Memoir by the Menshevik Nikolai Sukhanov
Oh, the novel jokes of the merry muse of History! This supreme and decisive session took place in my own home … without my knowledge … For such a cardinal session not only did people come from Moscow, but the Lord of Hosts himself, with his henchman, crept out of the underground. Lenin appeared in a wig, but without his beard. Zinoviev appeared with a beard, but without his shock of hair. The meeting went on for about ten hours, until about 3 o’clock in the morning … However, I don’t actually know much about the exact course of this meeting, or even about its outcome. It’s clear that the question of an uprising was put … It was decided to begin the uprising as quickly as possible, depending on circumstances but not on the Congress.  
(N.N. Sukhanov, The Russian Revolution 1917: a Personal Record, Oxford 1955)


11 October  
British Consul Arthur Woodhouse in a letter home
Things are coming to a pretty pass here. I confess I should like to be out of it, but this is not the time to show the white feather. I could not ask for leave now, no matter how imminent the danger. There are over 1,000 Britishers here still, and I and my staff may be of use and assistance to them in an emergency.  
(Helen Rappaport, Caught in the Revolution: Petrograd 1917, London 2017)

Memoir of Fedor Raskolnikov, naval cadet at Kronstadt
The proximity of a proletarian rising in Russia, as prologue to the world socialist revolution, became the subject of all our discussions in prison … Even behind bars, in a stuffy, stagnant cell, we felt instinctively that the superficial calm that outwardly seemed to prevail presaged an approaching storm … At last, on October 11, my turn [for release] came … Stepping out of the prison on to the Vyborg-Side embankment and breathing in deeply the cool evening breeze that blew from the river, I felt that joyous sense of freedom which is known only to those who have learnt to value it while behind bards.
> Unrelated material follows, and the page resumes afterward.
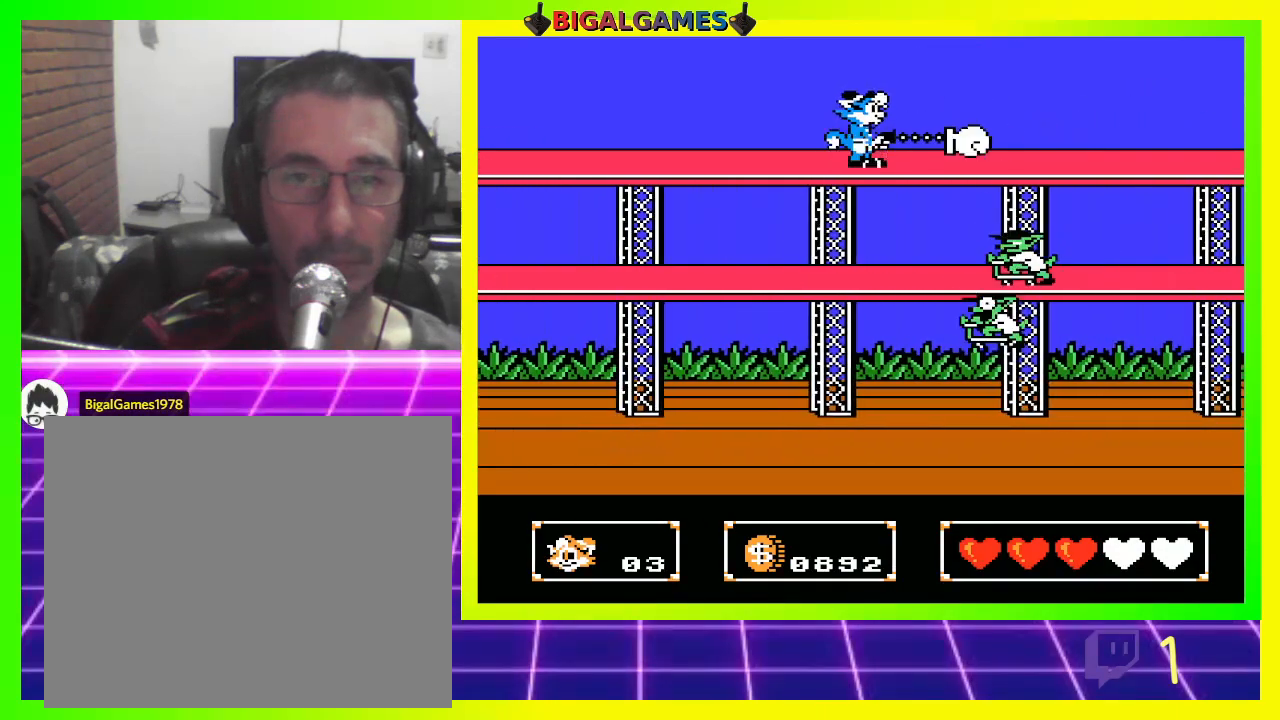
{"buttons": ["DPAD_RIGHT"], "left_stick": "center", "right_stick": "center", "events": [[33, "CROSS", "down"], [133, "CROSS", "up"]]}
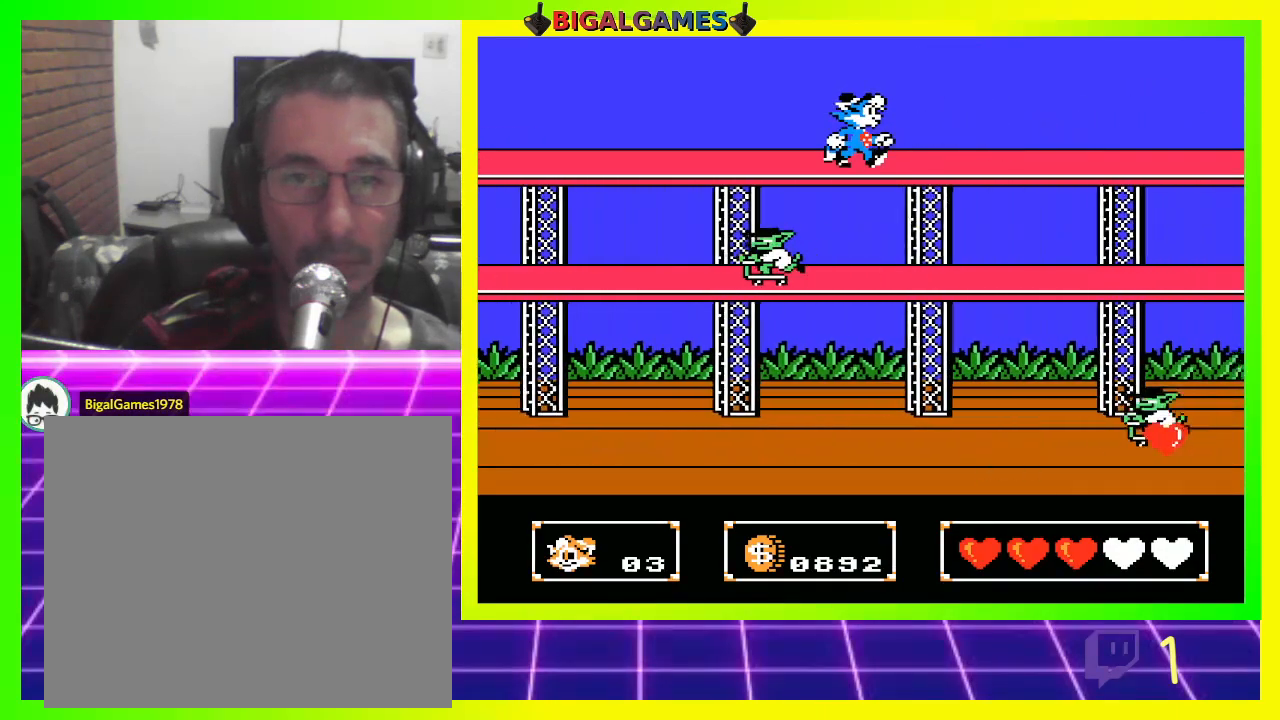
{"buttons": ["DPAD_RIGHT"], "left_stick": "center", "right_stick": "center", "events": [[367, "CROSS", "down"], [433, "CROSS", "up"]]}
I took a tram at the Finland Station and quickly reached Smolny … In the mood of the delegates to the Congress of Soviets of the Northern Region which was taking place at that time .. an unusual elation, an extreme animation was noticeable … They told me straightaway that the CC had decided on armed insurrection. But there was a group of comrades, headed by Zinoviev and Kamenev, who did not agree with this decision and regarded a rising a premature and doomed to defeat.  
(F.F. Raskolnikov, Kronstadt and Petrograd in 1917, New York 1982, first published 1925)


12 October  
Sir George Buchanan, British Ambassador to Russia
On [Kerensky] expressing the fear that there was a strong anti-Russian feeling both in England and France, I said that though the British public was ready to make allowances for her difficulties, it was but natural that they should, after the fall of Riga, have abandoned all hope of her continuing to take an active part in the war … Bolshevism was at the root of all the evils from which Russia was suffering, and if he would but eradicate it he would go down to history, not only as the leading figure of the revolution, but as the saviour of his country. Kerensky admitted the truth of what I had said, but contended that he could not do this unless the Bolsheviks themselves provoked the intervention of the Government by an armed uprising.  
(Sir George Buchanan, My Mission to Russia, London 1923)


13 October  
Diary entry of Louis de Robien, attaché at the French Embassy
Kerensky is becoming more and more unpopular, in spite of certain grotesque demonstrations such as this one: the inhabitants of a district in Central Russia have asked him to take over the supreme religious power, and want to make him into a kind of Pope as well as a dictator, whereas even the Tsar was really neither one nor the other. Nobody takes him seriously, except in the Embassy. A rather amusing sonnet about him has appeared, dedicated to the beds in the Winter Palace, and complaining that they are reserved for hysteria cases … for Alexander Feodorovich (Kerensky’s first names) and then Alexandra Feodorovna (the Empress).  
(Louis de Robien, The Diary of a Diplomat in Russia 1917–1918, London 1969)


14 October 2017
The BBC2 semi-dramatisation of how the Bolsheviks took power, shown this week, was a curious thing. Talking heads in the form of Figes, Mieville, Rappaport, Sebag-Montefiore, Tariq Ali, Martin Amis and others were interspersed with moody reconstructions of late-night meetings, and dramatic moments such as Lenin’s unbearded return to the Bolshevik CC (cf Sukhanov above). The programme felt rather staged and unconvincing, with a lot of agonised expressions and fist-clenching by Lenin, but the reviewers liked it. Odd, though, that Eisenstein’s storming of the Winter Palace is rolled out every time, with a brief disclaimer that it’s a work of fiction and yet somehow presented as historical footage. There’s a sense of directorial sleight of hand, as if the rather prosaic taking of the palace desperately needs a re-write. In some supra-historical way, Eisenstein’s version has become the accepted version. John Reed’s Ten Days that Shook the World , currently being serialised on Radio 4, is also presented with tremendous vigour, and properly so as the book is nothing if not dramatic. Historical truth, though, is often as elusive in a book that was originally published — in 1919 — with an introduction by Lenin. ‘Reed was not’, writes one reviewer, ‘an ideal observer. He knew little Russian, his grasp of events was sometimes shaky, and his facts were often suspect.’ Still, that puts him in good company, and Reed is undoubtedly a good read.